In practice, to achieve this you would create a simple query and 'project' it into your ApiVersionSearchResult. The specifics of implementation vary depending on your chosen approach. Here are a few popular ones:

‍

• jOOQ — DTO Projection (blog), Lukas Eder
• Spring Data — "The best way to fetch a Spring Data JPA DTO Projection", Vlad Mihalcea
• BlazePersistence — Entity Views, BlazeBit
  

‍

As an aside, I've also seen systems that return "projections" using existing @entity objects with null fields and using Jackson's Include.NON_NULL, which means fields that are null don't appear in the serialised payload; a kind of poor man's projection.
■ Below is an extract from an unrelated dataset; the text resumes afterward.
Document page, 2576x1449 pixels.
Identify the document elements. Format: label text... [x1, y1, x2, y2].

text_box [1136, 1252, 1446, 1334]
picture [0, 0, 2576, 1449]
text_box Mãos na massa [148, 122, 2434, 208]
You are setting yourself up for problems in the future by doing this, so I recommend avoiding such patterns.

‍

Don’t be afraid to mix and match

‍

Use your ORM for basic functions (often a large proportion of what you need), and use alternatives when you stray beyond its capabilities. Don’t feel you need to buy in completely to a single approach.

‍

But, this is all so obvious!

‍

More experienced developers will often say this is all so obvious. Yet I’ve seen all of these mistakes numerous times, so evidently it bears repeating. As an industry, I suspect we’re not very good at passing down institutional knowledge on these subjects to younger developers.

‍

Plus, in software engineering, we love throwing away orthodoxy until we discover that we did it the old way for a reason. For example, the “SQL is dead” fad that started in about 2012, followed by the SQL renaissance when we realised it's actually quite good at a lot of things (and incorporated some of the ideas of the NoSQL stores, such as JSON support).